Ich wollte, man könnte öfter so wie wir Lebensbeschreiber den Menschen in der ersten Stunde beschleichen, wo er in die Goldgrube einer goldenen Zukunft fällt. Großes Glück ist die Feuerprobe des Menschen, großes Unglück nur die Wasserprobe; denn jenes schließt die Zukunft auf, dieses nur zu; und folglich zeigt nur jenes das keckere Herz in mehreren und freieren Bewegungen.

Als Siegwart ruhig die quadrinomische Wurzel in die Erde gesenkt (die Leichen-Vierlinge), gleichsam die vier Ahnen, die man in Adelsbriefen einem Bürgerlichen unterbettet: untersuchte er den goldnen Ring genauer; die Jahrszahl 1666 konnt' er lesen, aber nicht die Zuschrift: pour l'amour de mon Dieu et de ma Déesse Ph. Ch. Th. Er brach nun das Gestein aus dem Golde (wie Bergleute Gold aus dem Gestein), weil er den Juwel wollte schätzen lassen, ohne die Ringschrift irgendeinem Spitzbuben zu zeigen, der zum ganzen Eigentum sich als Eigner angetragen hätte. Nach mehreren Wochen trug – als er nur allein zu Hause war – ein Kleider-Jude den Handelsack seiner Trödelbude in sein Haus, um einige Lumpen zu erhandeln. Siegwart führte ihn ins zweite Stockwerk und erschreckte den Handelsmann ordentlich mit dem Frühlingsglanze des Steins. Da der Jude verhoffte, er habe ihn gestohlen, so wünschte er am Diebstahle teilzunehmen und bot zwei Taler – dann sogleich das Doppelte, weil Siegwart lachte – dann das Dreifache und schwur, er tue es bloß, weil er den Stein als Arznei gegen einen eingeseßnen Magenkrampf einzunehmen vorhabe. »Noch einen, den letzten Taler!« rief er und verschluckte vor dem angaffenden Vogler den Stein.

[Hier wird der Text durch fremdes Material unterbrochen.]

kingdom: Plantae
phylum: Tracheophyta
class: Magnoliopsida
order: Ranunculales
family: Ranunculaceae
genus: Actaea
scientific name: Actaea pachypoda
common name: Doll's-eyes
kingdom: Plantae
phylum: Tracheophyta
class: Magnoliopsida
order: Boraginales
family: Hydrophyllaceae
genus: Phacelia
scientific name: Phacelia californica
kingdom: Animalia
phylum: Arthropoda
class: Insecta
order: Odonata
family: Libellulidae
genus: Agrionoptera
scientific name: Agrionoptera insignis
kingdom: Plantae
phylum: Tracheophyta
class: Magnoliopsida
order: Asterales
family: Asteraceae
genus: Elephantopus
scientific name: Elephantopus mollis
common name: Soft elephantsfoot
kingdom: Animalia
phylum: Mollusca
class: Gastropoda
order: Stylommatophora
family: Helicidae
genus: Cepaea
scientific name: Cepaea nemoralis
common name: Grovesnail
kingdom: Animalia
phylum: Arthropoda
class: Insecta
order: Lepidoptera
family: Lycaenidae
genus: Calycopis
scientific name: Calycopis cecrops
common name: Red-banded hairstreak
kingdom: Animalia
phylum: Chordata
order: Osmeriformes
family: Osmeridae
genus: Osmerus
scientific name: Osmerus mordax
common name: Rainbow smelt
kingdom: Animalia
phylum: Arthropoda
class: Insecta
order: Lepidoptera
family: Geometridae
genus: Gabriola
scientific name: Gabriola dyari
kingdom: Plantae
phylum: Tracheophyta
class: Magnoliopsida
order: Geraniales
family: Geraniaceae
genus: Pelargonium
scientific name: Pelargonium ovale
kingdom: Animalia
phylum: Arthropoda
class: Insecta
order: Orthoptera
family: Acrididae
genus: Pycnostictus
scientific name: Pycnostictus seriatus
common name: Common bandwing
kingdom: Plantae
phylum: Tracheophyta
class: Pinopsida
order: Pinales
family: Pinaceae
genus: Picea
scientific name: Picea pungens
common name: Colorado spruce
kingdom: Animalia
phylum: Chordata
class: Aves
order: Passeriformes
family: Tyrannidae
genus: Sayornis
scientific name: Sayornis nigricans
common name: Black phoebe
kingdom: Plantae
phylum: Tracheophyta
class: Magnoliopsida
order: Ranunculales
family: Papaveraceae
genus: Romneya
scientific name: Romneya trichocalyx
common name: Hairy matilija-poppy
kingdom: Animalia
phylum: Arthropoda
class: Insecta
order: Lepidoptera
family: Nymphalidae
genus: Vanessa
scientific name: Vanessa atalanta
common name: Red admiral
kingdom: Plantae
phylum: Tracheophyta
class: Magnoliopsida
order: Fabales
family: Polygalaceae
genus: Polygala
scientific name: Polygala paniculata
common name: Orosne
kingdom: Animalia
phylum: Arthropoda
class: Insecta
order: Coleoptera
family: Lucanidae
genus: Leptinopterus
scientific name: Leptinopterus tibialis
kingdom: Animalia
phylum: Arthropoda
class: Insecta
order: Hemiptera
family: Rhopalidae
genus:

Siegwart faßte vor der Hand erst des Juden Rechte und Linke und sah ihn mit erloschenem grauen Blick ins spitz-eckige Gesicht. Dann drückte er ihm die Gurgel zu und sagte, während der Patient schwarz anlief wie eine Trauerschnalle, er werde ihn entweder erdrosseln oder das Genicke brechen, sobald er rufe und nicht stillhalte, bis er den Stein wieder aus ihm herausgeholt. Der stumme Jude bot alles, was er von Professor Engels Mimik besaß, auf, um Ja zu sagen. Darauf nahm Siegwart aus dem Gesangbuch seiner Frau eine schöne Pfauenfeder – wie auch auf großen Tafeln Pfauenfedern mit Silber-Griffe zu gleichem Gebrauche bereit liegen –, spannete ihm den Mund stark über die natürlichen Schranken auseinander und scheuerte und krauete mit der weichen Feder linde die Zungenwärzchen, den Kehldeckel und Schlundkopf des Schnurr-Juden, um dessen Magen zu umgekehrten Bewegungen und zur Edition eines so wichtigen Dokuments anzuspornen. Der Jude bewegte sich zwar heftig, doch kam nichts, sein Magen hatte so gut wie ein Ring den Stein gefaßt, und der Smaragd wurde ein Ladenhüter, der nicht abgehen wollte. Endlich sagte der Jude, wie wär' es auch anders möglich, da er seit gestern keinen Bissen über die Zunge gebracht und nichts im Magen habe als das Steinchen. Hierauf reichte der Vogler ihm den nächsten Stettinerapfel, der auf dem Kleiderschrank stand, und einen Schluck reines Wasser, worin sich die schönsten Blumen schon wochenlange erhalten hatten. Sobald der Steinfresser die Henkers-Mahlzeit hinunterhatte, setzte der Vogler seine Feder wieder an, um jene wieder emporzuheben und damit den wichtigsten Impost des Hafens. Endlich gelang es der Feder, wie einer diplomatischen, dem Raubnest des Magens einen Zessionstraktat abzupressen. Mit weißen Farben und kühlen Schweißen und Magenkrämpfen zog der Jude von dannen.